Context on the free variables:
My capability and capacity to get such a system built (Apart Research co-director, reporting with 30+ people, prev. product manager, game dev, researcher, data scientist)
The capability of next-gen AGI models: GPT-5 OR Claude 4, whichever comes first, as the definition for this market
The content of my research: See my Google Scholar and assume that I'd like to make it even better
Assumptions:
This question assumes that the agent has done the full research process by itself as well with only an initial research question given and any datasets it needs.
Resolution criteria:
An AGI goes through the full research process with empirical experiments, gets results, writes it into a LaTeX format that is compatible with the conference, submits it with my approval (with purely interaction-functional human assistance), writes and submits reviewer rebuttals including new experiments (with purely interaction-functional human assistance), and gets the paper accepted in my name (or not, but only due to the fact that it's AGI-created).
Resolution date:
3 months after the release of the next major version of AGI
Disclaimer: I will disclose the research process to any involved parties.
Ran a few experiments yesterday.

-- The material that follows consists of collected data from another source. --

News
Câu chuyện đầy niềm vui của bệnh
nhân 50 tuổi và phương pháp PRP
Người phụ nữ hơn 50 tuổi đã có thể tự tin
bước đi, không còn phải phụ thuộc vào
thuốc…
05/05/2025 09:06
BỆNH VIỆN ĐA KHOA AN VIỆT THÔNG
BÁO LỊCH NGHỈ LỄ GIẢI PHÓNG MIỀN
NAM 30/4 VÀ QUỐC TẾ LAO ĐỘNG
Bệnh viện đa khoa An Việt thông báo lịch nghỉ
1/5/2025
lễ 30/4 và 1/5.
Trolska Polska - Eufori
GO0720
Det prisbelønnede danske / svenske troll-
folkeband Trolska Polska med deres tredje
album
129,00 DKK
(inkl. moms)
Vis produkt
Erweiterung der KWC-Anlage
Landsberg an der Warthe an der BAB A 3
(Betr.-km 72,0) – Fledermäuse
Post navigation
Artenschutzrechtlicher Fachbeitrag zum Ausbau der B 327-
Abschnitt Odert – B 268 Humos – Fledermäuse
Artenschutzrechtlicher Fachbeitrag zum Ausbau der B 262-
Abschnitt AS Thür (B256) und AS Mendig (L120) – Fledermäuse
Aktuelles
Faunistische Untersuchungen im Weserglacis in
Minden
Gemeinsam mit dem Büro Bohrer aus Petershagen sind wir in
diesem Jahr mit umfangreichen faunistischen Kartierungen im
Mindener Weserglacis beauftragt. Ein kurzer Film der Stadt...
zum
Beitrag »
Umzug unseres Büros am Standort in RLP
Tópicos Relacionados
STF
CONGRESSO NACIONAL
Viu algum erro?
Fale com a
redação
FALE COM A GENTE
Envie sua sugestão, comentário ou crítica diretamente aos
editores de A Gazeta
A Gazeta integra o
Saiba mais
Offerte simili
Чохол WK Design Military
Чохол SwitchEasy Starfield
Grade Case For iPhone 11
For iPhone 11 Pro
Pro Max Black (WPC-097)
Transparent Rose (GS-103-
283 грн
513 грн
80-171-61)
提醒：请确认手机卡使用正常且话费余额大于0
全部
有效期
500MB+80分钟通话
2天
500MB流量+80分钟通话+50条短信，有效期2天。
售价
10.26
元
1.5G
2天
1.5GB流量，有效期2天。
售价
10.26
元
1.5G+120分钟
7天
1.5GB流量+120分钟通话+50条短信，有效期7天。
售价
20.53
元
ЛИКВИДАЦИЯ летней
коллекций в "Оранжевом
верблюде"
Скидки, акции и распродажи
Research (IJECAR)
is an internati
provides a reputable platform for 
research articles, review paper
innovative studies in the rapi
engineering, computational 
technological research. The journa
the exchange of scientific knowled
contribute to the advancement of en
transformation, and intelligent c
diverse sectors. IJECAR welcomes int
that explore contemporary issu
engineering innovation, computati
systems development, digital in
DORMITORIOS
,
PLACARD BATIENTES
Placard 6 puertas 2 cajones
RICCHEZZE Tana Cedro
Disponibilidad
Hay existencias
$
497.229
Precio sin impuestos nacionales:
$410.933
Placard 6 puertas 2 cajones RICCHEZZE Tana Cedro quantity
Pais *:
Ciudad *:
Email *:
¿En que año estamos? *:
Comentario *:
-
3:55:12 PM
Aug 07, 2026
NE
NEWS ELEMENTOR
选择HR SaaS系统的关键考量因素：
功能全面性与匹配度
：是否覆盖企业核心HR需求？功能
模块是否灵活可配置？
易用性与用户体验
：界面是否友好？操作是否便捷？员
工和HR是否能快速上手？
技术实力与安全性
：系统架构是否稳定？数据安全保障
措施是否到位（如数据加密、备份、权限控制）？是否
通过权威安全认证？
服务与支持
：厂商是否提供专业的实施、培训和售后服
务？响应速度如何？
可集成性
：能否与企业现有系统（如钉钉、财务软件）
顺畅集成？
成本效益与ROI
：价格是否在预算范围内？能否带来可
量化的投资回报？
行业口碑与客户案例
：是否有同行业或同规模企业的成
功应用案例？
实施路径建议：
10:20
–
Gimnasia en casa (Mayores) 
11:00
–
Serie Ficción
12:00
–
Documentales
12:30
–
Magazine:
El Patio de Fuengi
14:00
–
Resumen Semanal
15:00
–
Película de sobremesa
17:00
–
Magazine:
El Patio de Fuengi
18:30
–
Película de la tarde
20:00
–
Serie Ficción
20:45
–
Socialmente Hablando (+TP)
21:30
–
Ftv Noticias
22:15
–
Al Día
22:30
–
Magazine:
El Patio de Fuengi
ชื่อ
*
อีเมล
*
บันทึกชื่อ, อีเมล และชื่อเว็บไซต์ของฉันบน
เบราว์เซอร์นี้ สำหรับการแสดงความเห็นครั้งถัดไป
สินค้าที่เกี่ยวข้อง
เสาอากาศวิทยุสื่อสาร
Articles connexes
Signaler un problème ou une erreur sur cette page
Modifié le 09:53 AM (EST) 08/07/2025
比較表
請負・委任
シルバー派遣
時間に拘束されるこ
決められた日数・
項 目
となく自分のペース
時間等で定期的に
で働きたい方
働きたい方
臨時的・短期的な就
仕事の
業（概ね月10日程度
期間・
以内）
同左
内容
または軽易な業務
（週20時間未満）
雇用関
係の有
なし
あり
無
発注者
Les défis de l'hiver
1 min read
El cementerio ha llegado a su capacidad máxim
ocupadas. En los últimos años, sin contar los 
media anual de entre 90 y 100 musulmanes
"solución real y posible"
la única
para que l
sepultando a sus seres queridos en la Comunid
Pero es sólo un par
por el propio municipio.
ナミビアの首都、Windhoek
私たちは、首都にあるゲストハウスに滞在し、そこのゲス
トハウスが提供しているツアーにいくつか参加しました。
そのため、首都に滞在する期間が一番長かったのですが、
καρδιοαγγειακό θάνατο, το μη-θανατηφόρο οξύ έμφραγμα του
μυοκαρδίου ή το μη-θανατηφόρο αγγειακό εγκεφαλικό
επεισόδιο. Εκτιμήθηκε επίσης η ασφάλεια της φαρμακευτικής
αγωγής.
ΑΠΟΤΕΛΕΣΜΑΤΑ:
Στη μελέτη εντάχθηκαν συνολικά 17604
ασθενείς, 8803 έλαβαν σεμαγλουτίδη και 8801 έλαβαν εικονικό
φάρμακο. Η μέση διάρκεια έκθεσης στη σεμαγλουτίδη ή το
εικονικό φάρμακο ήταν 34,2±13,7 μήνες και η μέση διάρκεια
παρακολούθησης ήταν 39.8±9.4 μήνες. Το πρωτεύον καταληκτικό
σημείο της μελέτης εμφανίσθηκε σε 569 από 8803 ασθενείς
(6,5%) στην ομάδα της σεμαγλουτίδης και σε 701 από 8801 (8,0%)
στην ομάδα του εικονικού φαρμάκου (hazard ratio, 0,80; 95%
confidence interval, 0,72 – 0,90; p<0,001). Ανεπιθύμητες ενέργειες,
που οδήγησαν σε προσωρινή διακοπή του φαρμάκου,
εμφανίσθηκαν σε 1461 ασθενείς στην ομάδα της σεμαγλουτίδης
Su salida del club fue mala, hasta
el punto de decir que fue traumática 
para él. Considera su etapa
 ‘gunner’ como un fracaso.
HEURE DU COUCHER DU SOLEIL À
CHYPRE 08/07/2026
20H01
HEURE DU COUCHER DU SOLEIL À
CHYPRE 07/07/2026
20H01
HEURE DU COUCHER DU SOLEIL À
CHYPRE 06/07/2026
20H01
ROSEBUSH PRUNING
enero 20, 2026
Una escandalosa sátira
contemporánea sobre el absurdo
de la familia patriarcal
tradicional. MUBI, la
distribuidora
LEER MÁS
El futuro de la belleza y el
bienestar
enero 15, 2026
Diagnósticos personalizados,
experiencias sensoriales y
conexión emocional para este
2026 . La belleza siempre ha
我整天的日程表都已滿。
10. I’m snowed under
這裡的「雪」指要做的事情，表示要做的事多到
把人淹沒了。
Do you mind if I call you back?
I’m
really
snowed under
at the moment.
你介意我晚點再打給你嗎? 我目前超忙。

Results:
- Claude is great at making zero-shot legible and unfortunately hallucinating LaTeX docs of intro + methodology section using the aaai template
- With the new architecture, it can adequately implement context from auto-searched papers from arXiv into its document writing, leading to a very concrete methods section and no hallucination
Overall optimistic about the chances. I expect the biggest challenges to arise in execution, evaluation, and iteration of low-level experiments.